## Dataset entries
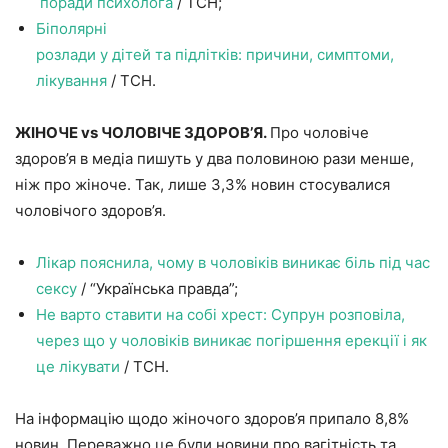
поради психолога
/ ТСН;
Біполярні
розлади у дітей та підлітків: причини, симптоми,
лікування
/ ТСН.
ЖІНОЧЕ vs ЧОЛОВІЧЕ ЗДОРОВ’Я.
Про чоловіче
здоров’я в медіа пишуть у два половиною рази менше,
ніж про жіноче. Так, лише 3,3% новин стосувалися
чоловічого здоров’я.
Лікар пояснила, чому в чоловіків виникає біль під час
сексу
/ “Українська правда”;
Не варто ставити на собі хрест: Супрун розповіла,
через що у чоловіків виникає погіршення ерекції і як
це лікувати
/ ТСН.
На інформацію щодо жіночого здоров’я припало 8,8%
новин. Переважно це були новини про вагітність та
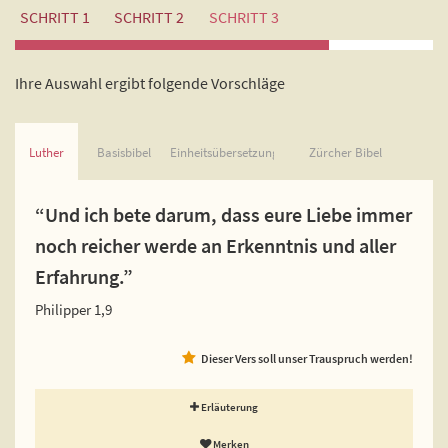
SCHRITT 1
SCHRITT 2
SCHRITT 3
Ihre Auswahl ergibt folgende Vorschläge
Luther
Basisbibel
Einheitsübersetzung
Zürcher Bibel
“Und ich bete darum, dass eure Liebe immer
noch reicher werde an Erkenntnis und aller
Erfahrung.”
Philipper 1,9
Dieser Vers soll unser Trauspruch werden!
Erläuterung
Merken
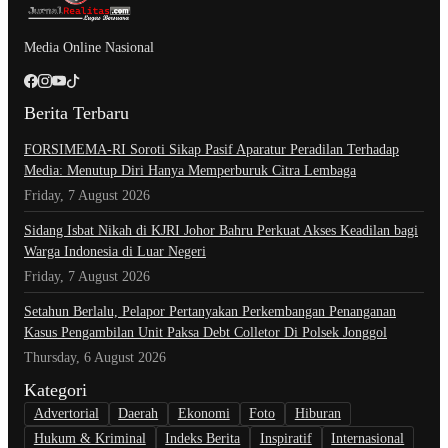
Media Online Nasional
Berita Terbaru
​FORSIMEMA-RI Soroti Sikap Pasif Aparatur Peradilan Terhadap
Media: Menutup Diri Hanya Memperburuk Citra Lembaga
Friday, 7 August 2026
Sidang Isbat Nikah di KJRI Johor Bahru Perkuat Akses Keadilan bagi
Warga Indonesia di Luar Negeri
Friday, 7 August 2026
Setahun Berlalu, Pelapor Pertanyakan Perkembangan Penanganan
Kasus Pengambilan Unit Paksa Debt Colletor Di Polsek Jonggol
Thursday, 6 August 2026
Kategori
Advertorial
Daerah
Ekonomi
Foto
Hiburan
Hukum & Kriminal
Indeks Berita
Inspiratif
Internasional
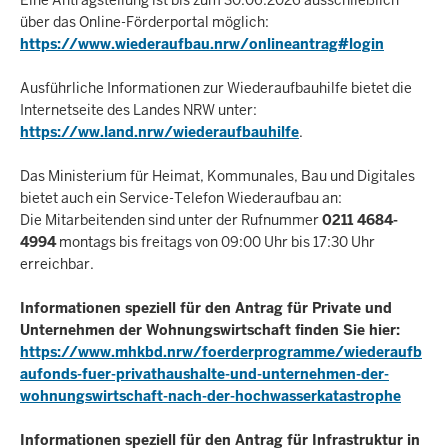
über das Online-Förderportal möglich:
https://www.wiederaufbau.nrw/onlineantrag#login
Ausführliche Informationen zur Wiederaufbauhilfe bietet die
Internetseite des Landes NRW unter:
https://ww.land.nrw/wiederaufbauhilfe
.
Das Ministerium für Heimat, Kommunales, Bau und Digitales
bietet auch ein Service-Telefon Wiederaufbau an:
Die Mitarbeitenden sind unter der Rufnummer
0211 4684-
4994
montags bis freitags von 09:00 Uhr bis 17:30 Uhr
erreichbar.
Informationen speziell für den Antrag für Private und
Unternehmen der Wohnungswirtschaft finden Sie hier:
https://www.mhkbd.nrw/foerderprogramme/wiederaufb
aufonds-fuer-privathaushalte-und-unternehmen-der-
wohnungswirtschaft-nach-der-hochwasserkatastrophe
Informationen speziell für den Antrag für Infrastruktur in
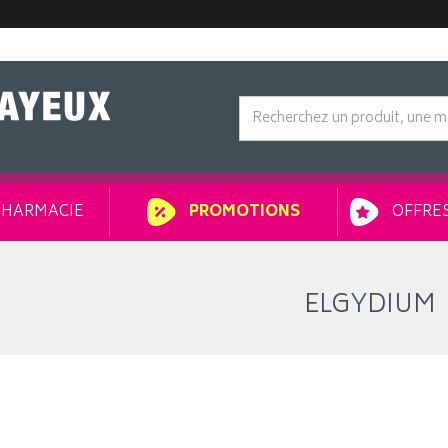
HARMACIE
OFFRES
PROMOTIONS
ELGYDIUM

## About this task
Locate every line in the entries above that contains the word "виникає", and copy each of those lines out in full.

## Final answer
Лікар пояснила, чому в чоловіків виникає біль під час
через що у чоловіків виникає погіршення ерекції і як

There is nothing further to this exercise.